[Data entries]

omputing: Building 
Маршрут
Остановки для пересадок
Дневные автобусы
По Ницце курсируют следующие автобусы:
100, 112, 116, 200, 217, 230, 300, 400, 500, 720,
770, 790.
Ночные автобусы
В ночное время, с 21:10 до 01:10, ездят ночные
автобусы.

> [REQUIRED ACTION] Rewrite the text of these records, replacing every occurrence of "автобусы" with "троллейбусы" and keeping everything else the same.

> [WRITTEN ANSWER]
omputing: Building 
Маршрут
Остановки для пересадок
Дневные троллейбусы
По Ницце курсируют следующие троллейбусы:
100, 112, 116, 200, 217, 230, 300, 400, 500, 720,
770, 790.
Ночные троллейбусы
В ночное время, с 21:10 до 01:10, ездят ночные
троллейбусы.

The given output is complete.